Certains disent qu'ils ont été initialement nommés "bracelets", le terme latin pour "petites armes", dont les Allemands dérivèrent plus tard le mot "bretzel". Selon d'autres, les premiers bagels auraient été nommés "précieux", c'est "petites récompenses", donné par les moines lorsque leurs jeunes élèves récitaient correctement leurs prières.

Une popularité croissante au Moyen Âge
Quel que soit leur nom, la popularité de ces traités s'est rapidement répandue dans toute l'Europe au Moyen Âge. De plus, les croyants croyaient que la forme du bretzel représentait la Sainte Trinité, les trois espaces représentant le Père, le Fils et le Saint-Esprit. Vu comme un symbole Porte-bonheur, prospérité et épanouissement spirituel, les bagels étaient également couramment distribués aux pauvres afin de leur fournir une subsistance à la fois spirituelle et littérale.
Dans l'encyclopédie illustrée du XIIe siècle "Hortus deliciarum" le bretzel apparaît dans la scène de la fête de la reine Esther et du roi Assuérus. Ainsi, parmi d'autres plats choisis, la première illustration du produit de boulangerie de l'histoire apparaît sur leur table.

Une autre première représentation d'eux a été incluse en 1440 sur une page d'un livre de prières. "Livre d'heures" de Catherine de Clèves (1417-1476) qui représentait Saint-Barthélemy entouré de bretzels, car ils symbolisaient à l'époque la chance.
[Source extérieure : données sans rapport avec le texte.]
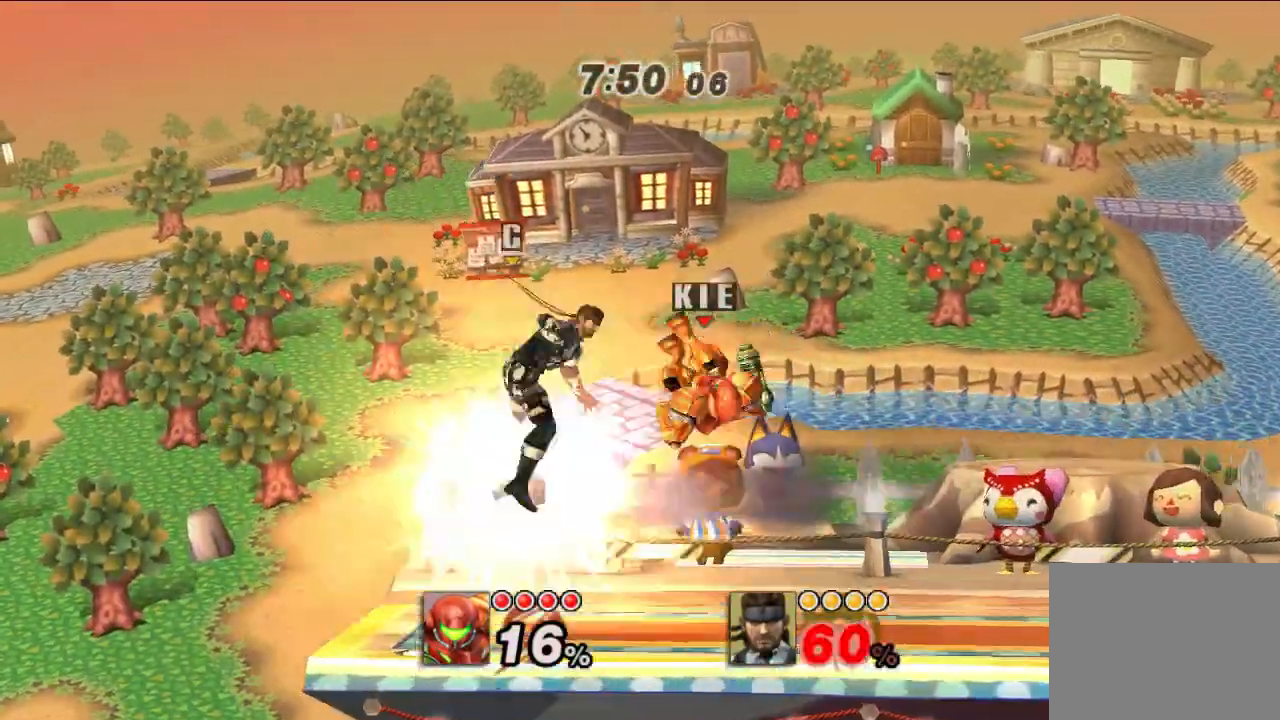
{"dt_ms": 500, "buttons": [], "left_stick": "right", "right_stick": "center", "events": [[67, "left_stick", "right"], [317, "L1", "down"], [367, "L1", "up"]]}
La forme des bretzels a également une utilité pratique. Comme les trous au milieu des pains plats suédois, qui permettaient de les accrocher à des ficelles, les boucles des bretzels permettaient de les accrocher à des bâtons, comme l'illustre le tableau du peintre Job Berckheyde, Le boulanger, réalisé vers 1681.

Légendes et symbolisme
L'importance du produit de boulangerie l'a amené à être utilisé comme emblème des boulangers et plus tard de leurs corporations dans les régions méridionales de l'Allemagne, une situation qui s'est maintenue jusqu'au XIIe siècle.
Mais la légende du bretzel ne s'arrête pas là ! Au XVIIe siècle, les boucles entrelacées du bretzel en sont même venues à symboliser l’amour éternel. On raconte qu'en 1614 en Suisse, les couples royaux utilisaient un bretzel lors des cérémonies de mariage pour sceller le lien du mariage, et cette coutume pourrait être à l'origine de l'expression "attacher le noeud"(attacher le noeud). Dans l'Allemagne du XVIIe siècle, les enfants portaient des colliers de bretzels le jour de l'An comme symbole de chance et de prospérité pour l'année à venir.
Le bretzel devient populaire partout continent Européen. En République tchèque, le bretzel est connu sous le nom de "pré-clic", en Finlande aussi "viipurinrinkeli", en Bulgarie "bretzels."», et en Slovaquie on l'appelle "pré-clic". Les Espagnols, les Français et les Italiens les appellent "bretzel", "bretzel" ou "bretzel", les Norvégiens et les Danois l'appellent "bretzels, lui disent les Polonais "précellule", en hongrois et en croate on l'appelle "paire", et en serbe on l'appelle "paire ».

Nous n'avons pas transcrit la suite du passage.